ZAbbrev’s algorithm uses a max-heap (priority queue) to pick abbreviations. Patterns are inserted with a priority equal to their savings score. The algorithm repeatedly pops the highest-priority item off the heap. The question is: when two patterns have the exact same savings score, which one comes out first?
The original C# version would return 0 in PatternComparer. That return 0 means: “These two items are equivalent; I have no preference for which comes first.” When the comparator returns 0, the heap is free to return either one. The order you actually get depends on the internal memory layout of the heap - which in turn depends on the exact sequence of insertions, removals, and the heap’s internal array rebalancing algorithm.
.NET’s PriorityQueue uses a specific internal binary heap implementation (a quaternary heap, actually). Given the same sequence of enqueue/dequeue operations, it will always produce the same internal array layout, so the same tie-breaking “winner” comes out each time. But this order is an artifact of .NET’s specific heap implementation - it’s not specified behavior. Microsoft’s documentation makes no guarantee about which equal-priority element comes out first. Even if I were to march .NET’s quaternary heap perfectly in C, a .NET update to the C# version could make them diverge again. I would rather not chase copying undefined behavior.

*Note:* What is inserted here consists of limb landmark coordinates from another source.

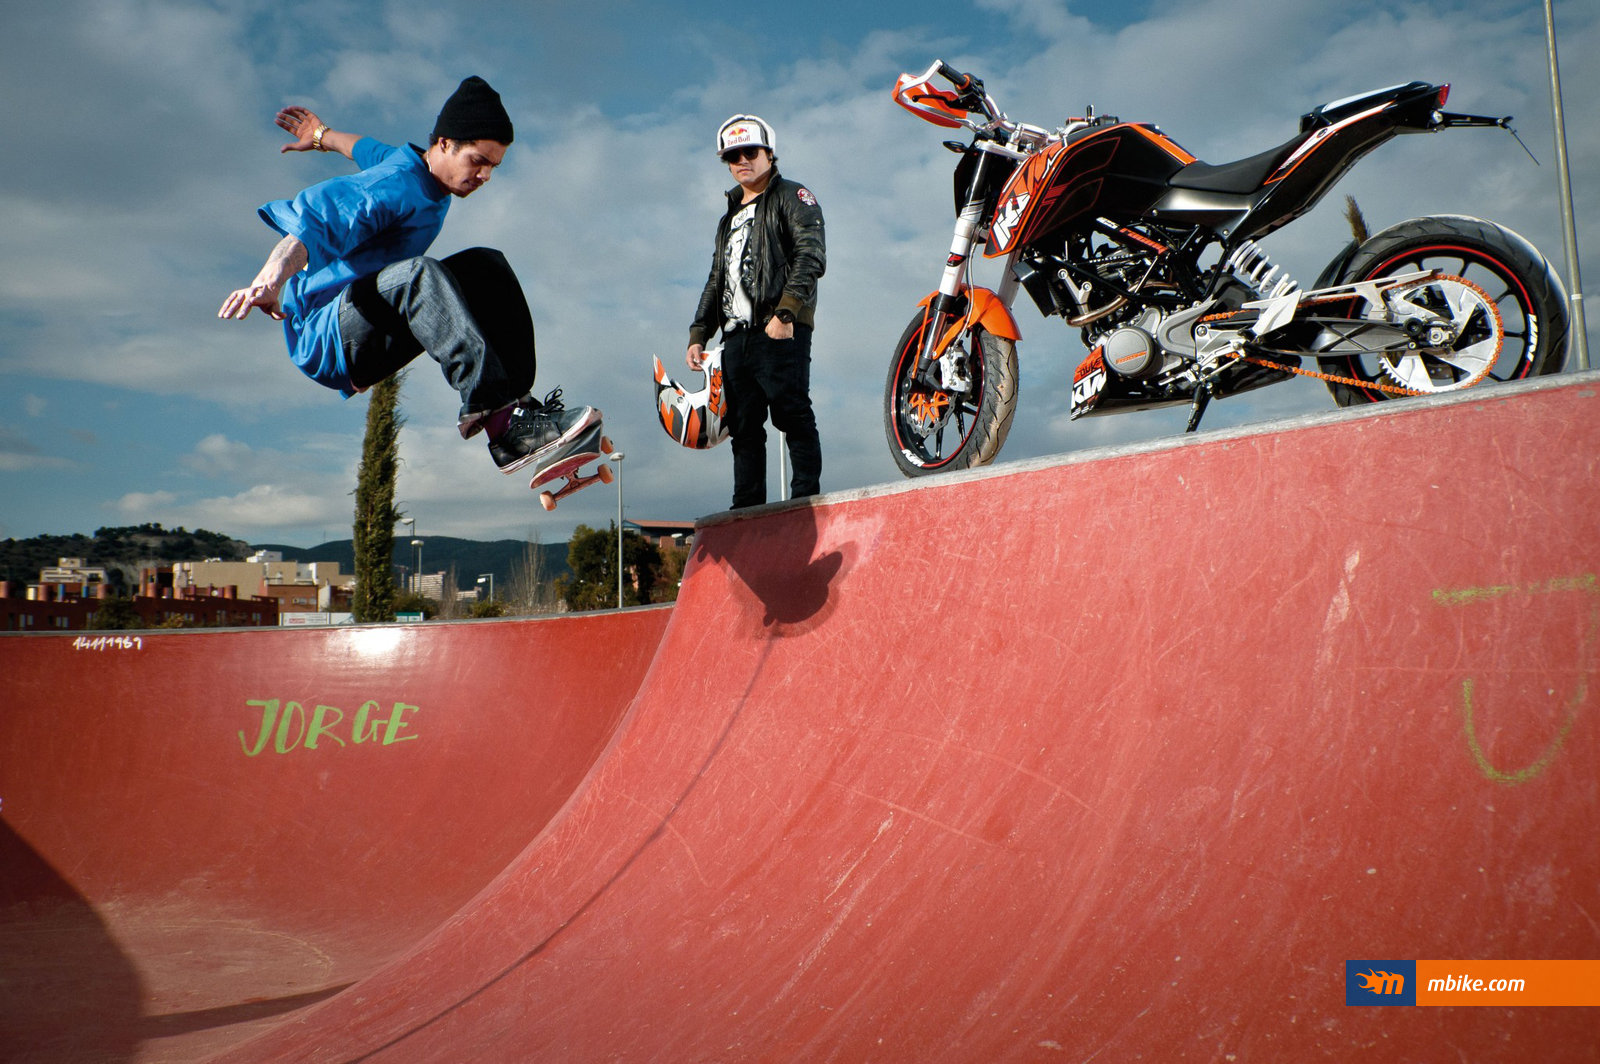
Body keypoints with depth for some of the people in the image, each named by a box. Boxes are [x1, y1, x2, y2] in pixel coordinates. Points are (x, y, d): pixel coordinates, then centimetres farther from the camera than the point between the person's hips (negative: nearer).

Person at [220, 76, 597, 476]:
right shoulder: (395, 187, -18)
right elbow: (308, 229, -31)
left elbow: (368, 148, 34)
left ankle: (518, 399, -24)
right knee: (419, 273, -37)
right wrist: (271, 280, -50)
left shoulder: (408, 163, 12)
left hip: (374, 343, 9)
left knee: (485, 266, -7)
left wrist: (322, 136, 54)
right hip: (324, 339, -9)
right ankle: (498, 417, -50)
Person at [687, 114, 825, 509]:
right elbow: (715, 282, 31)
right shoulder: (730, 217, 30)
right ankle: (747, 510, 6)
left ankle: (806, 498, -13)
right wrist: (698, 335, 19)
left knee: (792, 414, -13)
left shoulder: (791, 197, 6)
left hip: (780, 332, -7)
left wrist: (786, 311, -21)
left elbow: (812, 255, -10)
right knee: (743, 427, 4)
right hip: (736, 335, 7)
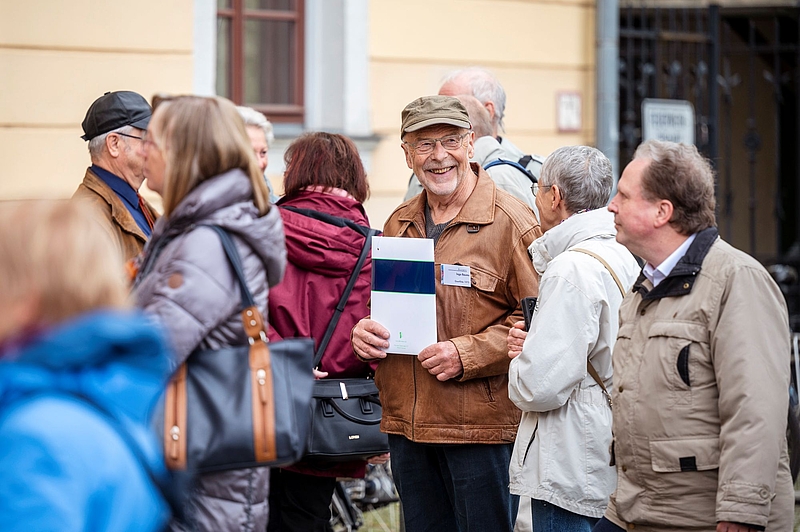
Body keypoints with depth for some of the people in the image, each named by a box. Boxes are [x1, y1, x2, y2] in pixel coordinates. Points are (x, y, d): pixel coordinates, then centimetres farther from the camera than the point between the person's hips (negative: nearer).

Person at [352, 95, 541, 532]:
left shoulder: (510, 221, -7)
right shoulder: (398, 225, 15)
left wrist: (467, 354, -18)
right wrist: (363, 331, 2)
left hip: (481, 429, -6)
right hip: (406, 426, 6)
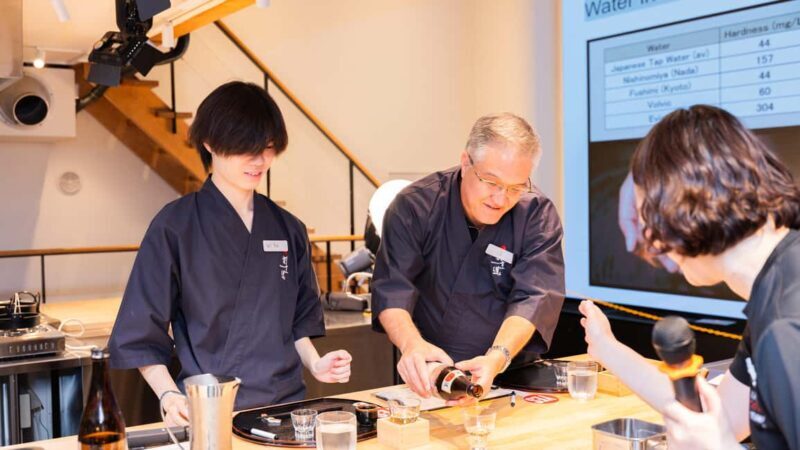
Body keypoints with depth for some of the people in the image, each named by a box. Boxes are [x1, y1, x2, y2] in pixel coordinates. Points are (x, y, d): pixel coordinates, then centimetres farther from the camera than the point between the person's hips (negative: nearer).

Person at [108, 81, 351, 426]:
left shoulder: (288, 228, 8)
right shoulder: (175, 227, -5)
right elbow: (143, 336, -2)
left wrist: (315, 364, 3)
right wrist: (169, 396, -14)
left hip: (287, 403, 4)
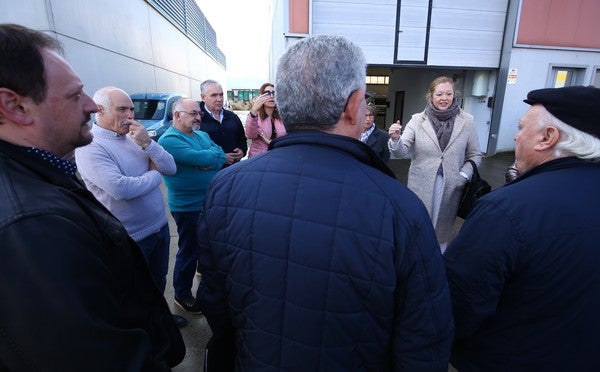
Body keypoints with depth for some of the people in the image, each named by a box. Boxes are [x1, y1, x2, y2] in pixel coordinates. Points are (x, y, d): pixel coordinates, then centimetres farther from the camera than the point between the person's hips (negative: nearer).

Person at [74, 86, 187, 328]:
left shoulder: (135, 137, 1)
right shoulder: (89, 146, -18)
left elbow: (171, 168, -3)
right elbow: (121, 189, -30)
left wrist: (147, 143, -19)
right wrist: (154, 174, -13)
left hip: (160, 226, 7)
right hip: (132, 237, -7)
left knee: (159, 280, 27)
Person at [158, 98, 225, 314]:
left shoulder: (202, 135, 10)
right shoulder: (169, 140, -17)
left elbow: (221, 157, -2)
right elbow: (201, 158, -28)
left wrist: (206, 161, -20)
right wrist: (214, 154, -7)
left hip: (209, 202, 8)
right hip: (188, 207, -7)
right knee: (189, 250, 6)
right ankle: (182, 295, 26)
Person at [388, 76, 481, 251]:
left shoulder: (467, 121, 1)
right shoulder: (418, 120, -3)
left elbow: (474, 155, 9)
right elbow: (402, 151, -10)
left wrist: (463, 176, -7)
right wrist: (395, 139, -31)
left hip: (451, 186, 1)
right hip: (421, 185, -1)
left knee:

The C port uses a standard binary max-heap (array-based, with sift-up/sift-down). This is a perfectly correct max-heap but its internal layout differs from .NET’s quaternary heap. When two items have savings, the C heap might put “stone” on top while the .NET heap puts “appear” on top. Both are valid - neither heap is “wrong.”
The problem is that the algorithm itself was underspecified - it didn’t define what to do when savings are equal. Both implementations filled in that gap with “whatever my heap happens to do,” and their heaps happened to do different things.
But that’s not enough to explain why the lists were so different. The reason for that is that once even a single abbreviation differs, it changes the scores of all subsequent abbreviations (because the optimal parse depends on which abbreviations have already been selected), so the divergence cascades through the remaining picks and you end up with a very different list.
The fix is easy: change the priority key from int to (int savings, string key) and add string.CompareOrdinal as the tie-breaker. This makes the output provably deterministic - defined entirely by the data, not by the runtime. It also makes the output reproducible across languages, which is important for the C port.
This change doesn’t affect correctness or quality of the abbreviations. When two patterns have equal savings, it doesn’t matter which one you pick - they’re equally good. The tie-breaker just ensures you always pick the same one, which then avoids the cascading series of differences from even one single abbreviation being different.
The C version already implements this change. According to my testing if the C# version applies this patch then the two programs generate identical abbreviations.